Lumbar catheter placement under fluoroscopic guidance may reduce the rate of technical failures and associated complications seen with insertion guided by manually palpable landmarks.
We reviewed our experience with 43 attempted lumbar catheter placements using paramedian approach under fluoroscopic guidance and ascertained rates of technical success, and clinical events.
Among the 43 patients, 18, 1, and 1 patients were on aspirin (with dipyrimadole in 2), clopidogrel, and combination of both, respectively. Lumbar catheter placement was successful in 42 of 43 attempted placements. Floroscopic guidance was critical in three patients; one patient had severe cerebrospinal fluid (CSF) depletion (empty thecal sac phenomenon) following pituitary surgery leading to no cerebrospinal fluid return despite correct placement confirmation under fluoroscopy. Two patients had spinal needle placement at the junction between epidural and cerebrospinal fluid spaces (junctional position) leading to cerebrospinal fluid return but inability to introduce the lumbar catheter.

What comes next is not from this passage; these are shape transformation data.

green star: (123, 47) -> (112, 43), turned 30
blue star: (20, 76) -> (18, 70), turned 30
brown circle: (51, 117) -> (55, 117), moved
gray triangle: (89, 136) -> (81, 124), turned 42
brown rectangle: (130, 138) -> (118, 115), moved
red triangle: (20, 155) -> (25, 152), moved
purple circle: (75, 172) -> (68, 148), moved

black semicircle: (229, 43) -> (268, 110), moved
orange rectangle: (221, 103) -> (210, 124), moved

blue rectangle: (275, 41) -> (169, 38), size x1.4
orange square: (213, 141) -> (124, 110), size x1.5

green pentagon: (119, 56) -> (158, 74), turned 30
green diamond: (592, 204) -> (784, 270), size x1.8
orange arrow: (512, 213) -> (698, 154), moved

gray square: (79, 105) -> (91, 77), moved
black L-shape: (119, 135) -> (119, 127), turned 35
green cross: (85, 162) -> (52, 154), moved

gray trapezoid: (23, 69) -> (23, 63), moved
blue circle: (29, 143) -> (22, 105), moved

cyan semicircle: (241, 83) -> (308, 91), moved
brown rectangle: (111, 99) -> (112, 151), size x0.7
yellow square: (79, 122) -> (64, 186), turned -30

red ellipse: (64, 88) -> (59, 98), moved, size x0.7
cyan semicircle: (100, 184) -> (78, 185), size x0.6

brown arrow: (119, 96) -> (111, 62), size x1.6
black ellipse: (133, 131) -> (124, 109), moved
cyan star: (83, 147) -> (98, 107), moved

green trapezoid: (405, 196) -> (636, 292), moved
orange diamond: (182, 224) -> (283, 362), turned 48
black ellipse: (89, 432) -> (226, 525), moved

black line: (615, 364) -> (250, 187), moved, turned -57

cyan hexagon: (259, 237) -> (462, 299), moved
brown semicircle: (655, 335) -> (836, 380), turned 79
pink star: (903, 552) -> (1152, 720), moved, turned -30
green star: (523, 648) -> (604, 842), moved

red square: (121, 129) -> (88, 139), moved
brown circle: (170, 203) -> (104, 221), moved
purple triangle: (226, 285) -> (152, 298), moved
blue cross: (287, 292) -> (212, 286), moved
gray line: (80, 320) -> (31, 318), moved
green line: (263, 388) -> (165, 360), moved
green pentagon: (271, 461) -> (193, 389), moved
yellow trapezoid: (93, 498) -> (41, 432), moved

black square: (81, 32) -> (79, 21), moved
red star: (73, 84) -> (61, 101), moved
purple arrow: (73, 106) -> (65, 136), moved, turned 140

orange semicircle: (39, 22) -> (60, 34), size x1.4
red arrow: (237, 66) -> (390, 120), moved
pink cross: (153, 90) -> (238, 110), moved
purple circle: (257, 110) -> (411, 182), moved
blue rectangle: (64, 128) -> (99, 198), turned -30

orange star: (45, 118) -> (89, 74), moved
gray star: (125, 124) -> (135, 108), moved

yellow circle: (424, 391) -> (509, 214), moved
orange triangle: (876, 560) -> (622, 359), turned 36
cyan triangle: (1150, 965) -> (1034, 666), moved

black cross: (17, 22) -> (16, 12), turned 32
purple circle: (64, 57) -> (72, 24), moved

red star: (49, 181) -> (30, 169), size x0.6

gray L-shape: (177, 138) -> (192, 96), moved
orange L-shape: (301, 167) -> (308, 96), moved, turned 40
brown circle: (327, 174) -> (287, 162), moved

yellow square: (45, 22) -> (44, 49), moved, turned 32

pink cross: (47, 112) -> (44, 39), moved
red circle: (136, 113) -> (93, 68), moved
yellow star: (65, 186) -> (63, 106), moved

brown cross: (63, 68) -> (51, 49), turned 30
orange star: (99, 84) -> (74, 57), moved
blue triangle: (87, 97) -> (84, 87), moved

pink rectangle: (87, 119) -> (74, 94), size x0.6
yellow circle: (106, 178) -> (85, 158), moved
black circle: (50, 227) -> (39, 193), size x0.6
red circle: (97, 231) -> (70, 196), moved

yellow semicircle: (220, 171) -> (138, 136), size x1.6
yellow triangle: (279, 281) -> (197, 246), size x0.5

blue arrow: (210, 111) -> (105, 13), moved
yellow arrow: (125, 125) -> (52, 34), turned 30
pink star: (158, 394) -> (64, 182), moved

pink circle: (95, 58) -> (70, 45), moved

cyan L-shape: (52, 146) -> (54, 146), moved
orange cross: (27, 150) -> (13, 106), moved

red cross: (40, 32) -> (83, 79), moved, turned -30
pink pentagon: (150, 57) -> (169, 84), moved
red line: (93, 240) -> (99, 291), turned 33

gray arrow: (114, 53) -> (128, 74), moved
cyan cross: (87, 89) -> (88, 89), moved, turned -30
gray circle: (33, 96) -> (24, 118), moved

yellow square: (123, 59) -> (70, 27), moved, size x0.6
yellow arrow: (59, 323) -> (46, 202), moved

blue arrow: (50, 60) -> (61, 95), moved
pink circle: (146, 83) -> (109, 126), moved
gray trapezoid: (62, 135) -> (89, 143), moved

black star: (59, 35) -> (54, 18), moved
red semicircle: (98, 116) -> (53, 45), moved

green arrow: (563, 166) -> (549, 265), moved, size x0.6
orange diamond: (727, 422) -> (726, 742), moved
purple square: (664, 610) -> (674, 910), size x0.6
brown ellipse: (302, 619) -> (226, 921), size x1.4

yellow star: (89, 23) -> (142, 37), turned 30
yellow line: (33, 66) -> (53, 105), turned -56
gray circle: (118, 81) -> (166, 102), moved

After confirmation of position by the injection of contrast or radiographic landmarks the needle was advanced by indenting the subcutaneous tissue or reinserting at a spinal level above the first insertion. The lumbar catheter remained in position over a mean period (±standard deviation) of 4.1(±2.3) days. Improvement in hydrocephalus was seen in two patients with intracranial mass lesions. One patient developed cerebrospinal fluid leakage through the insertion track following removal of catheter and required skin suturing at the site of insertion.
We observed a high technical success rate with low rate of complications even in patients with intracranial mass lesions, those on ongoing antiplatelet medications or in whom insertion would not be possible guided by manually palpable landmarks.